Een groep luchtwachters (vrijwilligers die vliegbewegingen in de gaten hielden) uit Helmond kwam ook op de Pavon terecht. Zeven van hen (namen in geel) werden nooit meer teruggevonden.

Op de groepsfoto uit Helmond ontbreekt de naam tussen Hendrik Willems en Sjef van Laarhoven, tweede rij rechts. Kleindochter Diana Obbens veronderstelt dat het om haar opa gaat, Jan van den Broek uit Loon op Zand. Ze weet dat hij de ramp met de Pavon meemaakte en overleefde en stuurde een foto van hem mee.

Jan van den Broek
Jan van den Broek

‘Naar Duinkerken’

Hoe kwamen 1450 Nederlandse soldaten helemaal in Frankrijk op een schip terecht? Wilden ze naar Engeland? Als dat de bedoeling was geweest dan zat ik hier nu dit verhaal niet te schrijven.

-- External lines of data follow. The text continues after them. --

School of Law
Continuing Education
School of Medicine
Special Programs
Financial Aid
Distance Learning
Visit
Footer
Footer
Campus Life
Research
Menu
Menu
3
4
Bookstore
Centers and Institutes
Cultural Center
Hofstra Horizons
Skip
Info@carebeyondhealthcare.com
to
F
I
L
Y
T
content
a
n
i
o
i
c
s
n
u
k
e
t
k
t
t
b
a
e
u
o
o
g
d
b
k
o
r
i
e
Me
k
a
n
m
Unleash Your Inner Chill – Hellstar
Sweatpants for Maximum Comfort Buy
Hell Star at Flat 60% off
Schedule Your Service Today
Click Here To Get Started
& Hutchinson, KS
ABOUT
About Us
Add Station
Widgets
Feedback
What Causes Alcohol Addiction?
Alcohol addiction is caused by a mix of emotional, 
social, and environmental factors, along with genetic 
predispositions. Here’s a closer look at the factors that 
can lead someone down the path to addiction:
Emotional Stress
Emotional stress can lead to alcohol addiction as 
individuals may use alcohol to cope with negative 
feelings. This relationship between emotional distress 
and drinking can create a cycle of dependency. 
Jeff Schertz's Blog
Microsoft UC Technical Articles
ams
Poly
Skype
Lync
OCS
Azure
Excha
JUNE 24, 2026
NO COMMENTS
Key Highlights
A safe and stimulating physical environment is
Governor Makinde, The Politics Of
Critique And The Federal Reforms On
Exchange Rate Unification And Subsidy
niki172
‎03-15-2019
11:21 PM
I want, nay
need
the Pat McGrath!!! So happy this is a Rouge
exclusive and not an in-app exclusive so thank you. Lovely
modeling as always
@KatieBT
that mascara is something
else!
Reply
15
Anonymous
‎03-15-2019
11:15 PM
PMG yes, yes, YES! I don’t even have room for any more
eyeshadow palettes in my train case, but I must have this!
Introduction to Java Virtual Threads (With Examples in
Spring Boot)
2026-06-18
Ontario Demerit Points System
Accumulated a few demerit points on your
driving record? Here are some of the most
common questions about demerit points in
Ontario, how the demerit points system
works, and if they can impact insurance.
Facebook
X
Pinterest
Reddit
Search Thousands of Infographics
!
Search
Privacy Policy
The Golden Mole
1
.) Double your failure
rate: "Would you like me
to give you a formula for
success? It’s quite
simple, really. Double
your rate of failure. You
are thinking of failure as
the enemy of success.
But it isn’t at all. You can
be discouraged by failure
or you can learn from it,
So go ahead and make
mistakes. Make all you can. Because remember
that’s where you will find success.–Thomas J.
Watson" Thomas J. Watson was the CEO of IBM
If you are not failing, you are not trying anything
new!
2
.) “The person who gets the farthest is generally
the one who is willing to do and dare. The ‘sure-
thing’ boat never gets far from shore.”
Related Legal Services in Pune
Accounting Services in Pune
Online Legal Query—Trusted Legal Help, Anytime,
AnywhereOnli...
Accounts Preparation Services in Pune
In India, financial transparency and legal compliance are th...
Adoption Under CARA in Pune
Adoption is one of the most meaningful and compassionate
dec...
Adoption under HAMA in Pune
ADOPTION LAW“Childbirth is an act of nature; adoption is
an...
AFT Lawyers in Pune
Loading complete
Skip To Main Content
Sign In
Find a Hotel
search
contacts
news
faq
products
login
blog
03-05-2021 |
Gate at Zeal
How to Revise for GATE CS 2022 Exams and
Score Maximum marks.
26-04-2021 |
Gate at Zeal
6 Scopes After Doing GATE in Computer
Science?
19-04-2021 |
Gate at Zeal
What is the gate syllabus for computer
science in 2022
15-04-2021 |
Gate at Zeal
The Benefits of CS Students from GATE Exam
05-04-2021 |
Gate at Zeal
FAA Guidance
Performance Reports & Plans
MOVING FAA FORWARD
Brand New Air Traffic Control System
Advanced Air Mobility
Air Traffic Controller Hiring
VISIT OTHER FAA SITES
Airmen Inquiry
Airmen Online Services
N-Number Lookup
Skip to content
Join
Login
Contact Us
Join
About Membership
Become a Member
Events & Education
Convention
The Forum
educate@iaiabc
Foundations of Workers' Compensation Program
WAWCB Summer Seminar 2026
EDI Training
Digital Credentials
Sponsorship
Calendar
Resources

Na de Duitse overval op 10 mei hadden de zuidelijke Nederlandse troepen die deel uitmaakten van de Peeldivisie zich, voor het Duitse leger uit of dwars door de vijandelijke linies, massaal naar het Westen verplaatst, door Brabant of de Belgische grensstreek. Richting Zeeland, dat Franse en enige Britse versterking had gekregen. Daar ging de strijd nog door na de capitulatie van 14 mei. Hij werd pas opgegeven toen op 17 mei ook Middelburg was gebombardeerd.

De komst van de Limburgse en Brabantse troepen, waarvan er 500 in Grijpskerke (Walcheren) werden verzameld, betekende echter geen versterking in de strijd. De soldaten waren vooral gedemoraliseerd door het oorlogsgeweld waarmee ze onderweg waren geconfronteerd. Op 14 mei werd besloten dat de binnentrekkende Nederlandse soldaten naar de Franse havenstad Duinkerken zouden worden gedirigeerd, waar ‘les Hollandais’ overigens met gemengde gevoelens werden ontvangen. Men was nauwelijks op hun komst voorbereid, bijna niemand sprak Frans, de uniformen waren onbekend, niemand had een sous op zak (ander geld was ‘waardeloos’), hun vaderland had de strijd opgegeven, en vooral: vanuit het oosten naderde een omvangrijke Duitse legermacht in de richting van de strategisch belangrijke Franse kust.

De Nederlandse invasie werd vooralsnog ondergebracht in de Jean-Bart-kazerne, een eeuwenoud gebouw dat vernoemd was naar een kaper die ooit een plaag was geweest voor de Hollandse zeemacht.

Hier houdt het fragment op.